PPK kararının yanı sıra Merkez Bankası Türk lirasına geçişin desteklenmesi için bankaların zorunlu karşılıklarına uygulanan faiz oranı üst sınırını, KKM için politika faizinin %60’ına, TL mevduat için politika faizinin %80’ine denk gelecek şekilde belirledi. Dönüşüm hedeflerini tutturan bankaların KKM zorunlu karşılıklarına uygulanan faiz tavanı %25’ten %30’a, TL zorunlu karşılıklarına uygulanan faiz tavanı %36’dan %40’a çıkmış oldu. Banka pozitif ve liralaşmayı destekleyici bir adım olarak görüyoruz.
PPK basın duyurusu metninde piyasa etkisi yaratacak bir değişiklik yok. Merkez Bankası, enflasyon ana eğiliminin, gerilemeye başlamasına rağmen, öngörülenden yüksek seyrettiğini kabul ediyor. Hizmet enflasyonundaki yüksek seyre ve katılığa vurgu yapıyor. Kurul, parasal sıkılaştırmanın “gecikmeli etkilerini de göz önünde bulundurarak” politika faizini sabit tutuyor, ancak enflasyon görünümünde belirgin ve kalıcı bozulma olması durumunda ilave sıkılaşma yapacağını vurguluyor.
Merkez Bankası ilave sıkılaşmayı faiz artışı yoluyla yapmak zorunda değil. Miktarsal sıkılaşma yoluyla veya parasal aktarım mekanizmasını güçlendirecek, Türk lirası tasarrufları destekleyen ve kredi kartı harcamalarını yavaşlatan ilave adımlarla istediği etkiyi sağlayabilir.
Ancak asıl ihtiyacımız olan Merkez Bankası’nın sıkı para politikasının yanına daha az gevşek bir maliye ve gelirler politikasının konulması. Toplumun enflasyonun düşeceğine ikna olması için, “hattı müdafaa yoktur, sathı müdafaa vardır, o satıh tüm ekonomi politikalarıdır” mesajı verilmeli ve uygulanmalı.

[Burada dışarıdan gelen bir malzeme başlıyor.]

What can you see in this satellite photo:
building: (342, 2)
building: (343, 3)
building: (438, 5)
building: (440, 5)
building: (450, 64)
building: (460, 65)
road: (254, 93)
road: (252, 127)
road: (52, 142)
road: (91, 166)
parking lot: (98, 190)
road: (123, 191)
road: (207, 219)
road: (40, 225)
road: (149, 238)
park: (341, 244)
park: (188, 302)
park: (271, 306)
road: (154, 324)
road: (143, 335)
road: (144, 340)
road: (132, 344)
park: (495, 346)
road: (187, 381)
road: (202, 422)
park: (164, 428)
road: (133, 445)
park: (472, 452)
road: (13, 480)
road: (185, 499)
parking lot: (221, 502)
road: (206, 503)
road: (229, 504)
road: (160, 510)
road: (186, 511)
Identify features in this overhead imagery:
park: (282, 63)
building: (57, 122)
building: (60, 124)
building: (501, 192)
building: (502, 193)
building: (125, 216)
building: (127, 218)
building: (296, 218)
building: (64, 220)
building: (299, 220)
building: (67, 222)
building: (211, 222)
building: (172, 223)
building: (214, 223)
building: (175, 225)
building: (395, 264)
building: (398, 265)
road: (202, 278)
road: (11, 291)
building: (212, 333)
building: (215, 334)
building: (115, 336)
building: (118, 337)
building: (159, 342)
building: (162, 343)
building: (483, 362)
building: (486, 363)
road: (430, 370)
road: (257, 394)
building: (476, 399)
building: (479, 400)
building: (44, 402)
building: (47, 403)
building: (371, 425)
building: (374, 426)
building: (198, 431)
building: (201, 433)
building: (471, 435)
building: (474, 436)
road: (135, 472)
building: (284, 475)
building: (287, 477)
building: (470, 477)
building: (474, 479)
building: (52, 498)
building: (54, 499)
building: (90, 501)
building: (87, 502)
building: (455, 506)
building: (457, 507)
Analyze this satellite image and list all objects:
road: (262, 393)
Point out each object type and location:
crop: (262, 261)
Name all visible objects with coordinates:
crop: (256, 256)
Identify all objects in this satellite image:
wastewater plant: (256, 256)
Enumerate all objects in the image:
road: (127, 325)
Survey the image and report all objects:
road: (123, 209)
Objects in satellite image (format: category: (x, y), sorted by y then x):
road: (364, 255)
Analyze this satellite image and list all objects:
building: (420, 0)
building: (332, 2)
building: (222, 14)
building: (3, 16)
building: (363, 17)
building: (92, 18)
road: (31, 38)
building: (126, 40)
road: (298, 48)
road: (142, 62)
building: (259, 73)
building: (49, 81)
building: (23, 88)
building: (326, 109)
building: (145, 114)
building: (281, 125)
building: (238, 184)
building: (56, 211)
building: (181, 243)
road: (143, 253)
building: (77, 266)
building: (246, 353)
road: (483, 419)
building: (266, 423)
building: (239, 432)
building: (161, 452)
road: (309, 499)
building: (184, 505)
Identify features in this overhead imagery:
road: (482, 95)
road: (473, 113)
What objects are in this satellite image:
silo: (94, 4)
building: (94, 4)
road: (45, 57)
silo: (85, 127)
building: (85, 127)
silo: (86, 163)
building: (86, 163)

Merkez Bankası’nın şahin adımı sonrası 2024 yılı için %45’lik enflasyon tahminimizde değişikliğe gitmiyoruz ancak yukarı yönlü risklerin azaldığını değerlendiriyoruz. Yılın son çeyreğinde 500 baz puan faiz indirimi beklentimizi koruyarak sene sonu politika faizi tahminimizi %45’te tutuyoruz. Maliye ve gelirler politikasının para politikasına desteğe gelmesi durumunda yılın son çeyreğinde enflasyon tahminimizde aşağı yönlü risk artar ve daha çok faiz indirimine gidilebilir.
Kısa ve orta vadeli Türk lirası tahviller, orta-uzun vadeli eurobondlar ve başta bankalar olmak üzere Borsa İstanbul için pozitif görüşümüzü koruyoruz.